[Collected data]
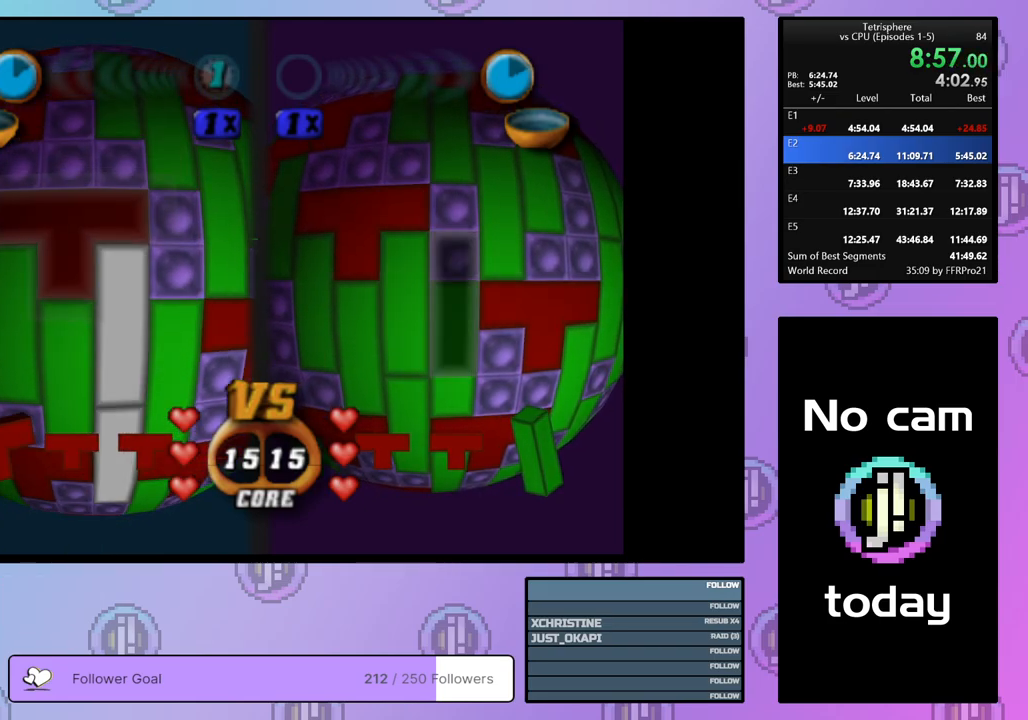
{"buttons": ["DPAD_DOWN"], "right_stick": "center", "events": [[200, "SQUARE", "up"], [333, "CROSS", "down"], [450, "CROSS", "up"], [483, "DPAD_DOWN", "down"]]}
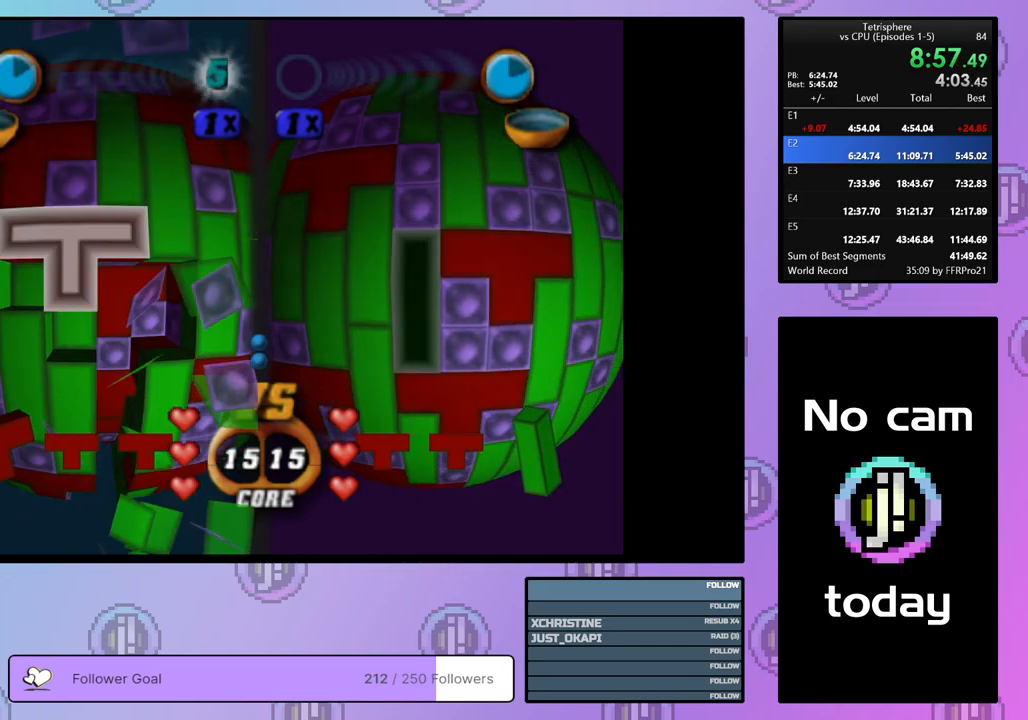
{"buttons": [], "right_stick": "center", "events": [[50, "DPAD_DOWN", "up"], [133, "DPAD_DOWN", "down"], [200, "DPAD_DOWN", "up"], [267, "DPAD_DOWN", "down"], [350, "DPAD_DOWN", "up"], [433, "DPAD_DOWN", "down"], [500, "DPAD_DOWN", "up"]]}
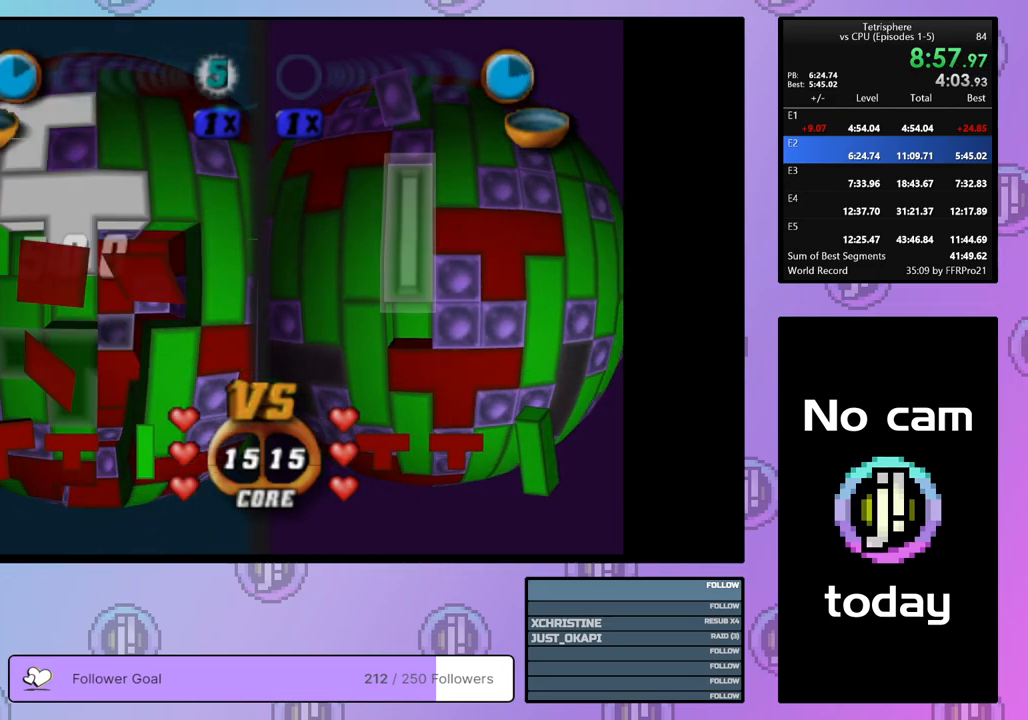
{"buttons": ["SQUARE"], "right_stick": "center", "events": [[83, "DPAD_DOWN", "down"], [150, "DPAD_DOWN", "up"], [217, "DPAD_DOWN", "down"], [300, "DPAD_DOWN", "up"], [400, "DPAD_LEFT", "down"], [483, "DPAD_LEFT", "up"], [500, "SQUARE", "down"]]}
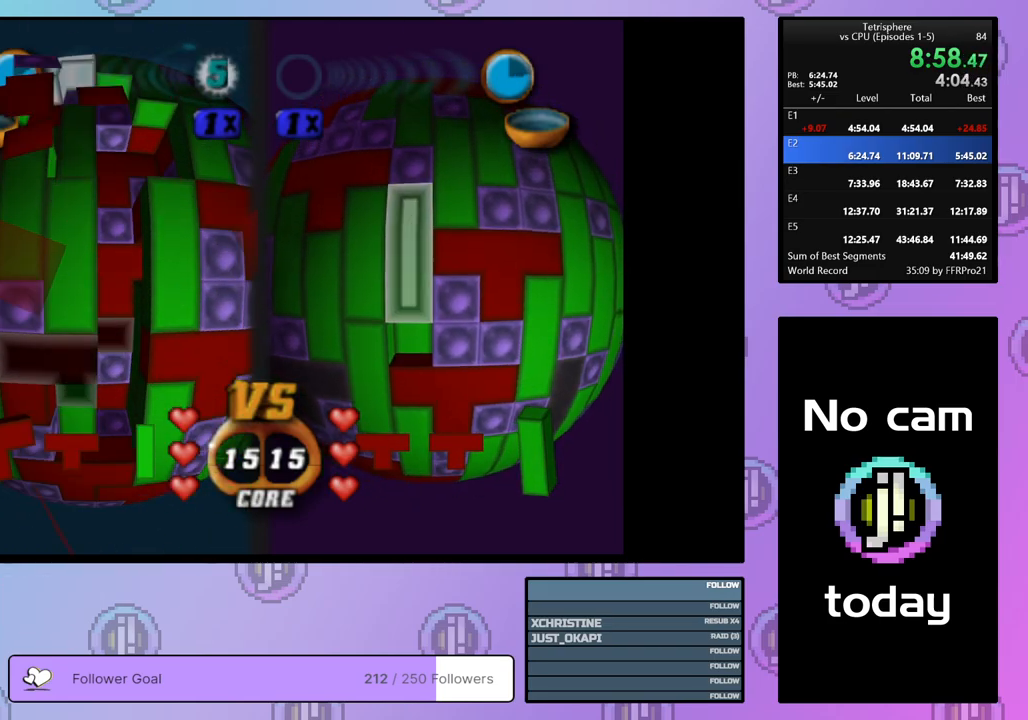
{"buttons": ["SQUARE"], "right_stick": "center", "events": [[183, "DPAD_RIGHT", "down"], [283, "DPAD_RIGHT", "up"], [367, "DPAD_DOWN", "down"], [467, "DPAD_DOWN", "up"]]}
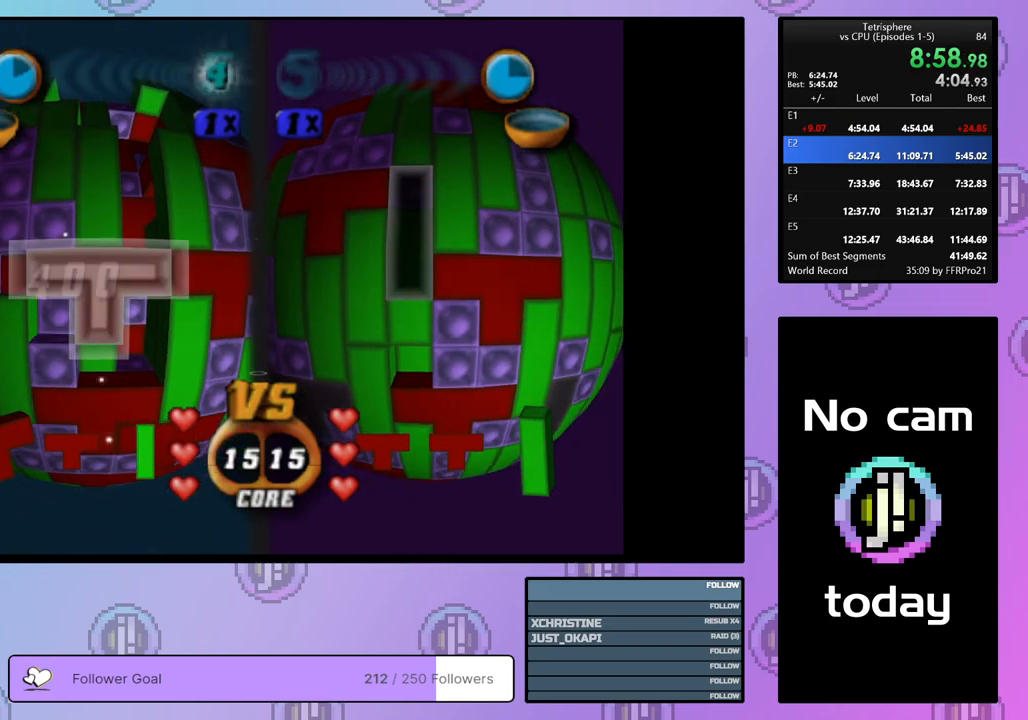
{"buttons": [], "right_stick": "center", "events": [[250, "SQUARE", "up"], [367, "CROSS", "down"], [500, "CROSS", "up"]]}
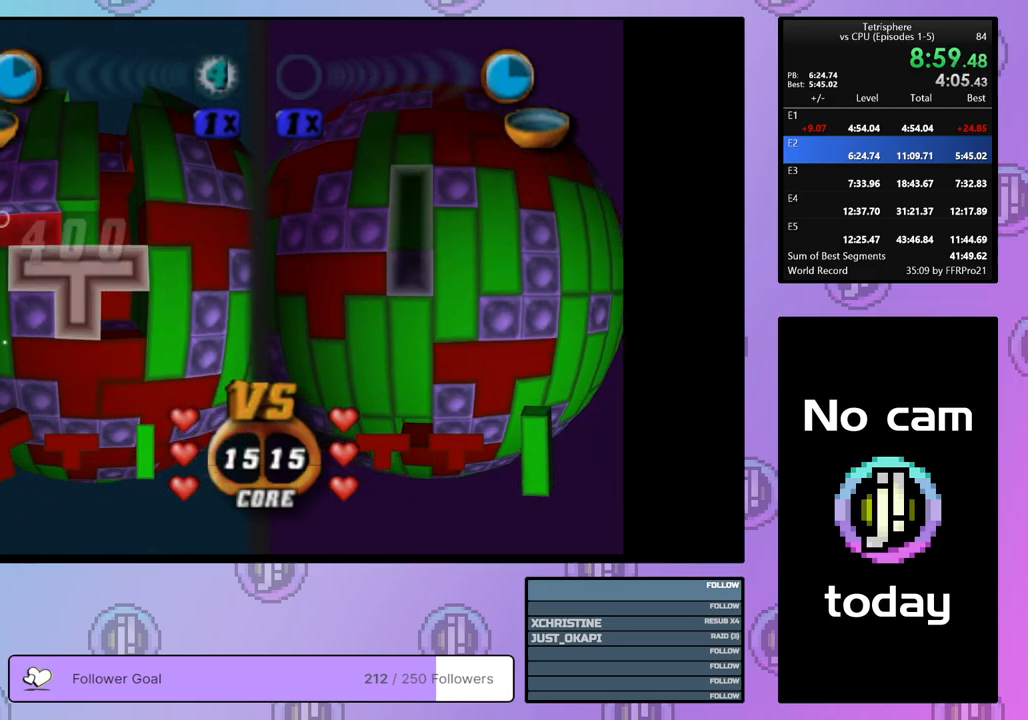
{"buttons": ["DPAD_UP"], "right_stick": "center", "events": [[150, "CROSS", "down"], [283, "CROSS", "up"], [317, "DPAD_UP", "down"], [400, "DPAD_UP", "up"], [467, "DPAD_UP", "down"]]}
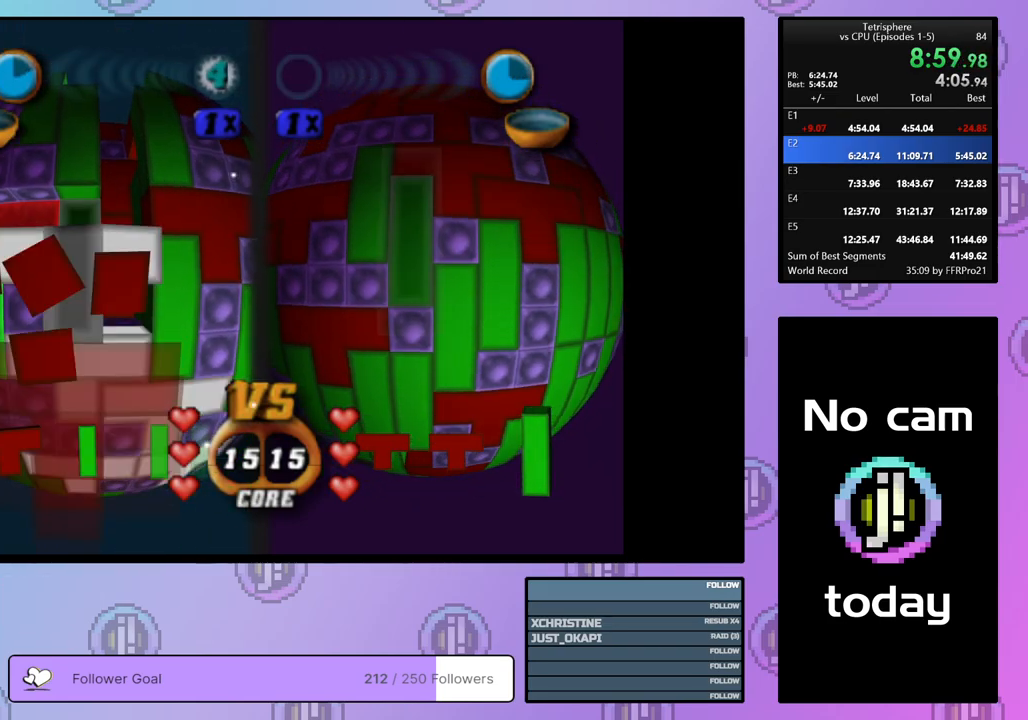
{"buttons": ["SQUARE", "DPAD_UP"], "right_stick": "center", "events": [[50, "DPAD_UP", "up"], [117, "DPAD_UP", "down"], [200, "DPAD_UP", "up"], [267, "SQUARE", "down"], [450, "DPAD_UP", "down"]]}
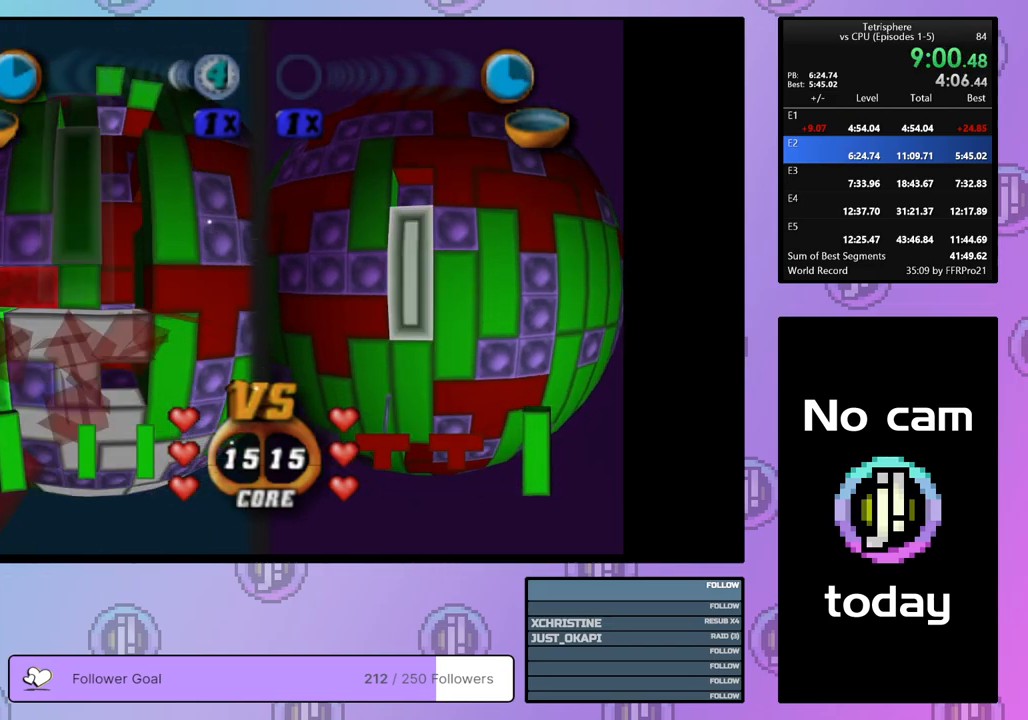
{"buttons": [], "right_stick": "center", "events": [[17, "DPAD_UP", "up"], [217, "SQUARE", "up"], [317, "CROSS", "down"], [433, "CROSS", "up"]]}
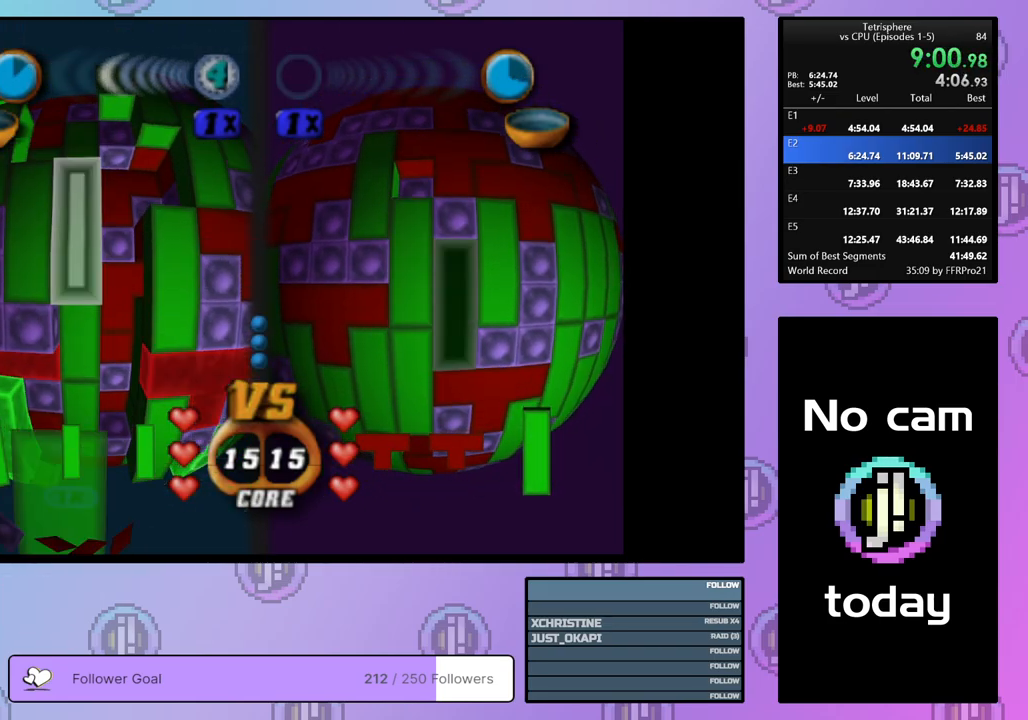
{"buttons": [], "right_stick": "center", "events": [[83, "DPAD_LEFT", "down"], [167, "DPAD_LEFT", "up"], [217, "DPAD_LEFT", "down"], [300, "DPAD_LEFT", "up"], [400, "DPAD_UP", "down"], [467, "DPAD_UP", "up"]]}
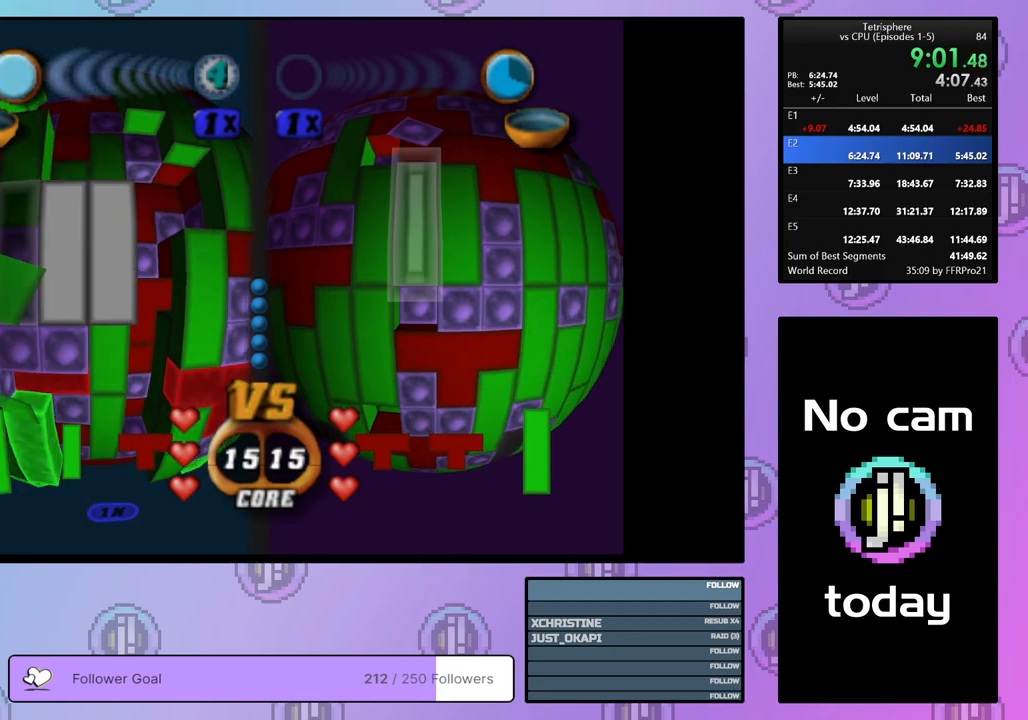
{"buttons": ["SQUARE"], "right_stick": "center", "events": [[17, "DPAD_UP", "down"], [83, "SQUARE", "down"], [100, "DPAD_UP", "up"], [217, "DPAD_DOWN", "down"], [300, "DPAD_DOWN", "up"], [333, "DPAD_DOWN", "down"], [467, "DPAD_DOWN", "up"]]}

WHAT IS BEING ASKED:
Copy all lines from the data above that contain the word "CROSS".

THE COMPLETED TASK:
{"buttons": ["DPAD_DOWN"], "right_stick": "center", "events": [[200, "SQUARE", "up"], [333, "CROSS", "down"], [450, "CROSS", "up"], [483, "DPAD_DOWN", "down"]]}
{"buttons": [], "right_stick": "center", "events": [[250, "SQUARE", "up"], [367, "CROSS", "down"], [500, "CROSS", "up"]]}
{"buttons": ["DPAD_UP"], "right_stick": "center", "events": [[150, "CROSS", "down"], [283, "CROSS", "up"], [317, "DPAD_UP", "down"], [400, "DPAD_UP", "up"], [467, "DPAD_UP", "down"]]}
{"buttons": [], "right_stick": "center", "events": [[17, "DPAD_UP", "up"], [217, "SQUARE", "up"], [317, "CROSS", "down"], [433, "CROSS", "up"]]}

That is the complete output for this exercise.